When I try the SpeedTest.net transfer through this system, the results are quite odd:
VirtIO virtual NIC: 16Mbps.
E1000e virtual NIC: 64Mbps.
VMXNet3 virtual NIC: 132Mbps.
(Note the binary progression here - I'm a bit surprised VMXNet3 isn't 128Mbps).
These results are confusing - particularly that VirtIO is the slowest in the group, but also that Proxmox on newer CPU/memory with a newer NIC can't match virtualization performance on something a decade older.
I have fiddled with processor type, machine type, and virtio type, but nothing seems to meaningfully change these numbers.
The ethernet driver packet counters aren't showing errors on guest or host.
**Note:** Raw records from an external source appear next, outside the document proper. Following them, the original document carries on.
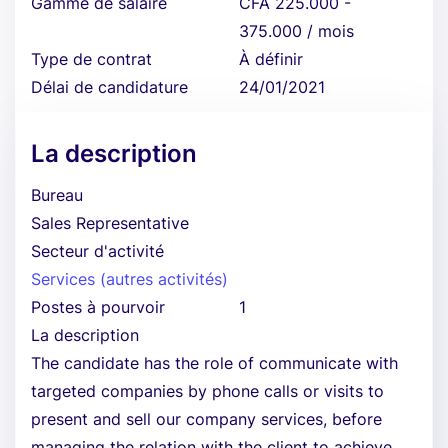
Gamme de salaire
CFA 225.000 -
375.000 / mois
Type de contrat
À définir
Délai de candidature
24/01/2021
La description
Bureau
Sales Representative
Secteur d'activité
Services (autres activités)
Postes à pourvoir
1
La description
The candidate has the role of communicate with
targeted companies by phone calls or visits to
present and sell our company services, before
managing the relation with the client to achieve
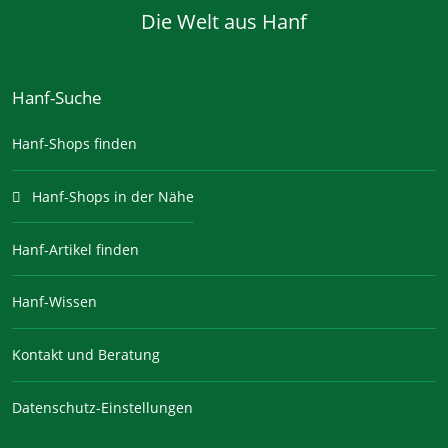
Die Welt aus Hanf
Hanf-Suche
Hanf-Shops finden
Hanf-Shops in der Nähe
Hanf-Artikel finden
Hanf-Wissen
Kontakt und Beratung
Datenschutz-Einstellungen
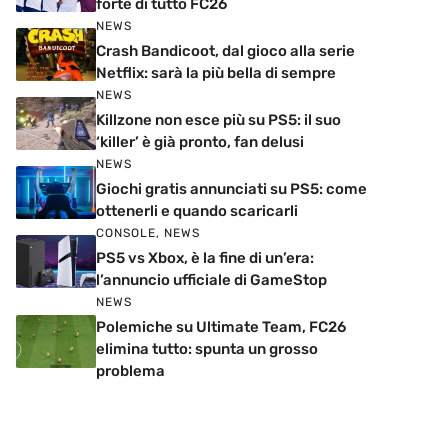
forte di tutto FC26
NEWS
Crash Bandicoot, dal gioco alla serie
Netflix: sarà la più bella di sempre
NEWS
Killzone non esce più su PS5: il suo
‘killer’ è già pronto, fan delusi
NEWS
Giochi gratis annunciati su PS5: come
ottenerli e quando scaricarli
CONSOLE
,
NEWS
PS5 vs Xbox, è la fine di un’era:
l’annuncio ufficiale di GameStop
NEWS
Polemiche su Ultimate Team, FC26
elimina tutto: spunta un grosso
problema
I just seem to have some phantom latency stealing performance.
I'd love to move over to Proxmox as a paying customer but can't see doing that when I'm immediately confronted with guest performance like this.
There isn't even contention on the Proxmox server at this point. This is one server running one VM trying to do the LEAST challenging thing my environment is setup for.
And, anticipating the question, no: I can't upgrade the guest OS kernel.
Also: No, I don't have a 1G NIC I can install to see if this is specifically X557 related. Just seems like given the raw FTP performance to the host OS, the guest performance should be able to "approach it", not be 2 orders of magnitude under it.
Anyone have anything to suggest? Something seems horribly wrong here and the performance numbers on the virtual NICs are hinting at some sub-optimal time-slicing going on in Proxmox.